Oregon bill would require insurers to cover fertility preservation in certain cases

In this undated photo provided by OHSU Center for Embryonic Cell and Gene Therapy, scientists use a pipette to remove the nucleus from an egg. (OHSU Center for Embryonic Cell and Gene Therapy via AP)

On Monday, lawmakers will take up a bill that could dramatically impact growing families, and it's getting bipartisan support.

"My first time being diagnosed with cancer was four and a half years ago," says Mary Beebe who just beat Ovarian cancer for the second time. "I'm four weeks cancer-free at this point, so I'm just excited about life and excited about the future."

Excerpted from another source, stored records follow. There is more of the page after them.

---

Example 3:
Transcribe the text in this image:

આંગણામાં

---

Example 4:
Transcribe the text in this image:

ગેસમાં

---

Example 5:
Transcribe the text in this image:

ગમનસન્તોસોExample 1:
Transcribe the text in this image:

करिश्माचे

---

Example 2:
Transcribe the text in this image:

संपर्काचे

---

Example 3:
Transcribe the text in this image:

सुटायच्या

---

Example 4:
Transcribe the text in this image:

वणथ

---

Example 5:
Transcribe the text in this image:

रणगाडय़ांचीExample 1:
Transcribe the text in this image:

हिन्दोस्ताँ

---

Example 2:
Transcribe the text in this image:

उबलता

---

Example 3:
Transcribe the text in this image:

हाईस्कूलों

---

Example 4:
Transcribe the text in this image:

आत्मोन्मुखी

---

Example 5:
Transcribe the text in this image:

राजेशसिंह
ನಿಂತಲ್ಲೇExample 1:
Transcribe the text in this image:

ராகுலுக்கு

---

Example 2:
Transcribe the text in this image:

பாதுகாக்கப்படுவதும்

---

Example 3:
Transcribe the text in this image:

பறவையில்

Her future is in storage at Oregon Health and Science University (OHSU). She chose to freeze her eggs before undergoing a full hysterectomy at just 31 years old; a time when she hadn't even thought about having children yet with her then boyfriend, Alex.

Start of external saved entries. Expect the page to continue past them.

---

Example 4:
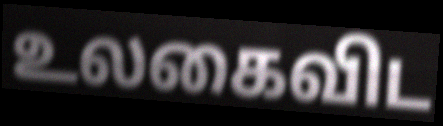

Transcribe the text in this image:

உலகைவிட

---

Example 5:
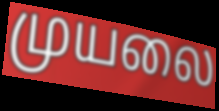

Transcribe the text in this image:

முயலை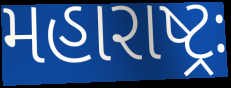
મહારાષ્ટ્રઃ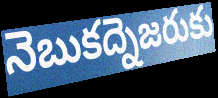
నెబుకద్నెజరుకు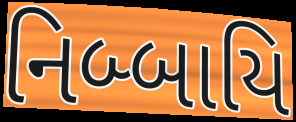
નિબ્બાયિ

"They have a very short period of time to make a decision about whether they can do anything to try and preserve their fertility. And then they find out often those things they can do are very expensive," says Dr. Paula Amato, an OHSU fertility specialist.

It can cost thousands and thousands of dollars. That's why Dr. Amato and her colleagues are pushing for lawmakers to pass a bill that would require insurers in Oregon to cover the fertility preservation process when someone needs a life-saving medical treatment - such as chemo or radiation - that may risk or cause infertility.

"Cancer does not discriminate. Of course, it effects patients from all walks of life," Amato says.

She feels especially for lower-income patients, the legislation could be life-saving.

"They might choose less effective treatments for their cancer because they're worried about the impact of their fertility," Dr. Amato explains.

Mary and Alex - who are now engaged - sold a home to pay for the freezing process.

"To think that people in the future can just not have to think about that cost for fertility preservation is very exciting," Mary Beebe says.

She's also excited about something else.

"We have a surrogate," says the survivor, who may soon have a new title: Mom.

There's a public hearing for Senate Bill 911 on Monday. It's at 1 pm in hearing room "A" before the senate committee on health care. So far no one's filed testimony in opposition to the bill.